How I understand it...

    // Use the actions system to unpublish the node.
    $actions = array('node_unpublish_action', 'node_save_action');
    $context['node'] = $n;
    actions_do($actions, $n, $context, NULL, NULL);

In the code above, both $n and $context['node'] within the actions_do() have these values:
publish_on = "0"
unpublish_on = null

But when we get to scheduler_node_update($node), the $node class has these values:
publish_on = 0
unpublish_on = 1492354800 // the original, past, unpublished date. so it is not cleared out before saving to database

jonathan1055’s picture

Title: Cron timing out with too many nodes - unpublish_on date not removed after processing » Cron timing out with too many nodes - unpublish_on date re-instated after processing
Status: Active » Closed (works as designed)

Hi xpersonas,
Thanks for your debug and useful information. The key point is that $n->unpublish_on and $context['node']->unpublish_on do have the blanked value when processing control leaves _scheduler_unpublish() but the value has been re-instated by the time we get to scheduler_node_update(). This means that another 3rd-party module is incorrectly doing a node_load() or something like that, and modifying the $node in their hook_node_update() which is being run before Scheduler's hook_node_update(). This is incorrect - implementations of hook_node_update should not alter the $node parameter value.
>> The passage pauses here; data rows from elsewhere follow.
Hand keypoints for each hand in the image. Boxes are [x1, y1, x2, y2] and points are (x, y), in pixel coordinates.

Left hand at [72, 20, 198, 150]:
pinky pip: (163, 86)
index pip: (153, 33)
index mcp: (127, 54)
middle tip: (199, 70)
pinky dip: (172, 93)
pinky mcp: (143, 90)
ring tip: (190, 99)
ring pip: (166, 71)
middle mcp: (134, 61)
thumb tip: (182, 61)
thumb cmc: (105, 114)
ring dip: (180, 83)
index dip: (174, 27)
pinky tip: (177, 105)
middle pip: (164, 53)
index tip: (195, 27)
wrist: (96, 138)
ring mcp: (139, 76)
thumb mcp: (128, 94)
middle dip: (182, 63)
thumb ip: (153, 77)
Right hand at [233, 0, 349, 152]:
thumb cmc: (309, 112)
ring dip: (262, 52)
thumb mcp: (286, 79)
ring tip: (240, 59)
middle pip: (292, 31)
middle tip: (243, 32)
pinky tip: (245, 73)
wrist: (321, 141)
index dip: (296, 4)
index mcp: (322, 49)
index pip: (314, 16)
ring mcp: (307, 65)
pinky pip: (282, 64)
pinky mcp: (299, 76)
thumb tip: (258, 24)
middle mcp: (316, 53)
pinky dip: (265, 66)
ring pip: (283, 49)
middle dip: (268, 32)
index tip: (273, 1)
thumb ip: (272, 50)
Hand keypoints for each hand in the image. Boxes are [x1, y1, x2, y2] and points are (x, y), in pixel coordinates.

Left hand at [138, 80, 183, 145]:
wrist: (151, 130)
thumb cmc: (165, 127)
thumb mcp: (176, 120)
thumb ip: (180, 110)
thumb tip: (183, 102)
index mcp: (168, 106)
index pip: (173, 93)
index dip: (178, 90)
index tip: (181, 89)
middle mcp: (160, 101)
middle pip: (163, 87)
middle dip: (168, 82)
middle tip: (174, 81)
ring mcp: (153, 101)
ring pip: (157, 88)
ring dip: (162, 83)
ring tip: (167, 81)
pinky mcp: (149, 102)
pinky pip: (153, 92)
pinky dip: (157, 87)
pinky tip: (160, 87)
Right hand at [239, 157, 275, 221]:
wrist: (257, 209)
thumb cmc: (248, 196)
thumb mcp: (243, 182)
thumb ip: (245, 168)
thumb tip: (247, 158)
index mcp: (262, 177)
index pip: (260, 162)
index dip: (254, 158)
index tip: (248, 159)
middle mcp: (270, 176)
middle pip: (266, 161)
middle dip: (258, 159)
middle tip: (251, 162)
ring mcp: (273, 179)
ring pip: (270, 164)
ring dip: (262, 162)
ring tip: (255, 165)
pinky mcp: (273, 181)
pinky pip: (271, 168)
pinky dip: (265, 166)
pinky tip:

If you are interested to find a solution for this, you could make a dev replica of your site, with all your other modules enabled, then one by one disable them and find when scheduled unpublishing starts to work as intended. Then we can look at that module's code to see what they are doing wrong.

I am going to close this "works as designed" because the Scheduler codebase is working properly. But do not hesitate to re-open the issue if you have new information and want to progress it.